Jacqueline Sauvage en prison : les politiques entre indignation et Hollande-bashing

FAITS DIVERS

RÉACTIONS - Alors qu'une nouvelle pétition demande la libération de Jacqueline Sauvage, hommes et femmes politiques de tout bord y vont de leur commentaire sur cette affaire. Il y a ceux qui dénoncent une injustice, ceux qui accusent François Hollande d'être le premier responsable et ceux qui parlent de terrorisme...

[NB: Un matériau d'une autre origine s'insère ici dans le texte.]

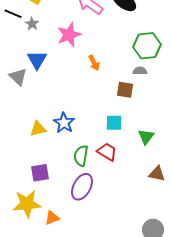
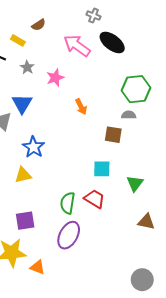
gray star: (32, 24) -> (27, 67), moved
pink star: (69, 35) -> (55, 78), size x0.7
blue star: (64, 123) -> (33, 147), moved
orange triangle: (52, 218) -> (38, 267), turned 42

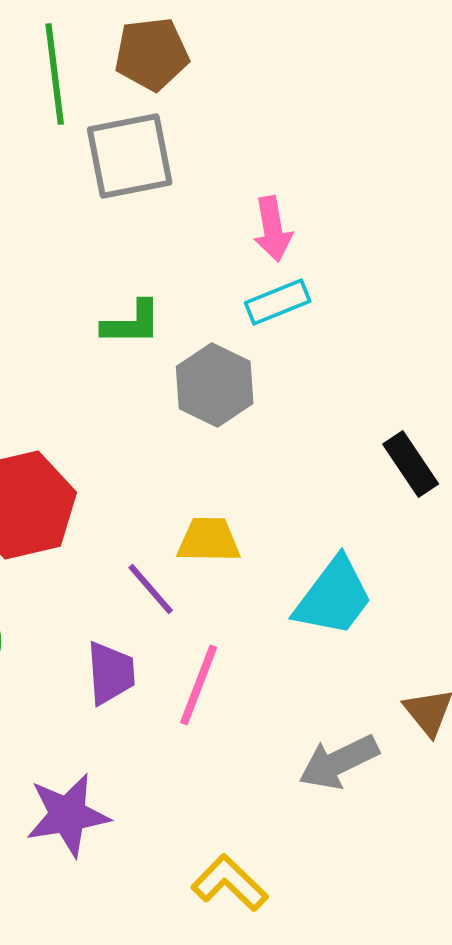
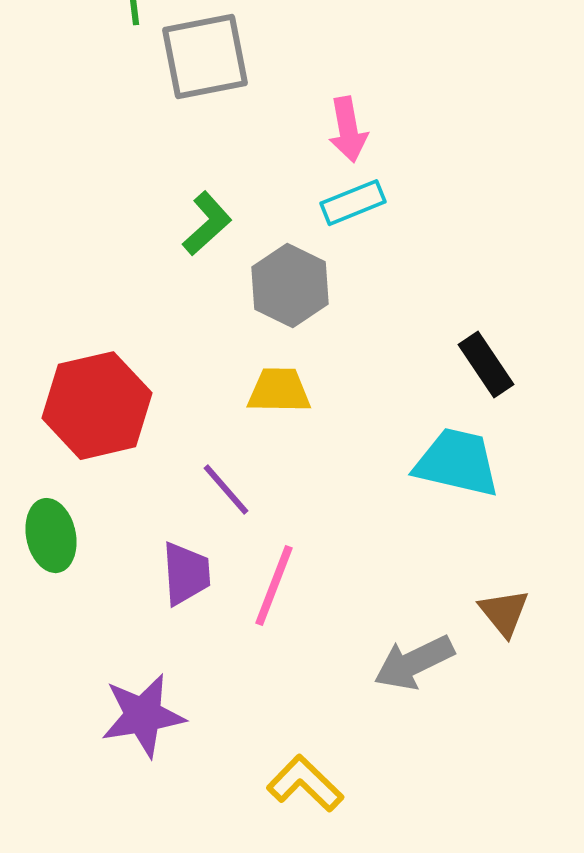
green L-shape: (132, 323) -> (207, 224), turned -42
yellow trapezoid: (209, 540) -> (279, 391), moved
cyan trapezoid: (334, 597) -> (457, 463), moved, turned -114

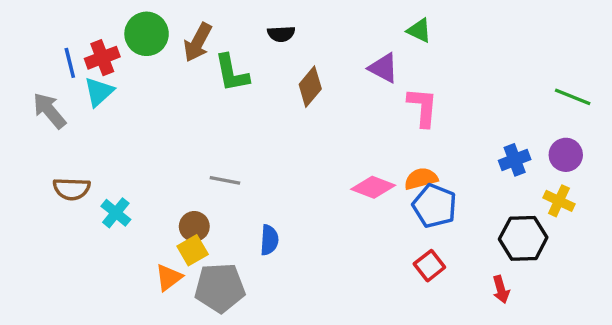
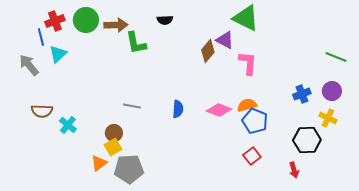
green triangle: (419, 30) -> (246, 18), size x1.8
brown arrow: (198, 42) -> (116, 25), turned -120
red cross: (102, 58) -> (55, 21), moved
brown diamond: (310, 87) -> (208, 51), moved
blue semicircle: (269, 240) -> (178, 109), moved

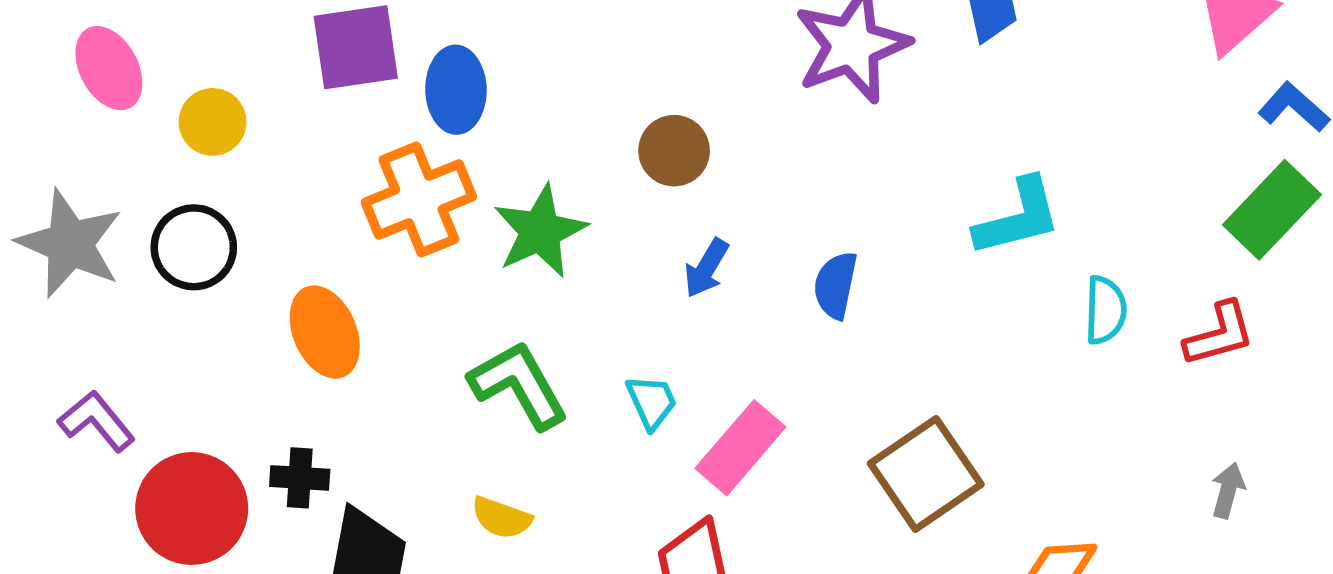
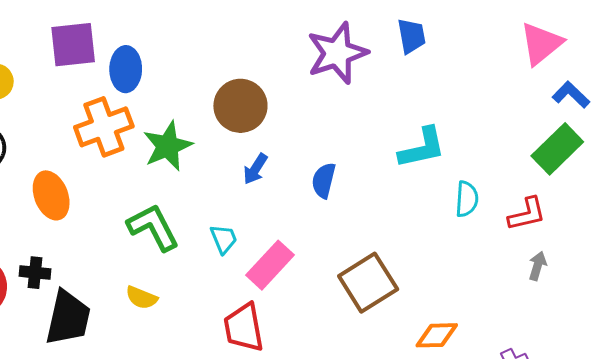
brown circle: (674, 151) -> (240, 106), size x1.4
gray arrow: (1228, 490) -> (538, 266), moved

Malgré la grâce présidentielle partielle accordée par François Hollande, le tribunal d'application des peines (Tap) de Melun (Seine-et-Marne) a refusé, vendredi 12 août, la remise en liberté de Jacqueline Sauvage.

A cette décision, les réactions politiques ont été de deux ordres. Celles indignées par la décision du Tap et celles qui ont vu là une belle occasion de rejeter la faute sur François Hollande, de deux façons différentes. Pendant ce temps, une nouvelle pétition demande sa "libération immédiate", déjà signée par plus de 65.000 personnes ce samedi 13 août. 

EN SAVOIR + >>  Pourquoi Jacqueline Sauvage n’a-t-elle pas obtenu sa libération conditionnelle ?

► "Injuste", "catastrophique"...
Dans la classe politique, il y a donc eu des réactions concernant directement la décision du TAP. Ainsi, Jean-Luc Mélenchon parle d'une décision "injuste" et "cruelle". Alain Juppé a quant à lui déclaré : "La violence faite aux femmes est un des grands scandales en France. Le refus de libération conditionnelle de J.Sauvage est incompréhensible." On peut également citer Valérie Boyer, députée LR, pour laquelle "cette décision de justice est un signal catastrophique envoyé aux femmes battues, cela est insupportable".

La faute à François Hollande
Puis il y a ceux et celles qui ont préféré profiter de l'occasion pour y voir un échec de François Hollande. Ainsi, si François Bayrou a qualifié ce jugement d'"incompréhensible", le maire de Pau en appelle au président pour qu'il "prenne jusqu'au bout ses responsabilités". Même remarque du député LR Guillaume Larrivé, qui juge, en dépit du principe de séparation des pouvoirs, que le président "n'aura même pas été capable d'utiliser correctement son droit de grâce présidentielle".

Comment parler terrorisme avec l'affaire Sauvage ?
Ils sont plusieurs à avoir réussi à parler "lutte contre le terrorisme" en partant de la non-libération de Jacqueline Sauvage. L'idée est simple : on laisse derrière les barreaux une innocente alors qu'on libère des "fiche S", potentiels futurs terroristes. Un rapprochement sans grand fondement, qui n'apporte pas grand chose à la cause de Jacqueline Sauvage, mis à part pour jouer sur l'émotion ou le sentiment anxiogène de peur actuel. Mais cet argument a aussi été utilisé par une des avocates de Jacqueline Sauvage.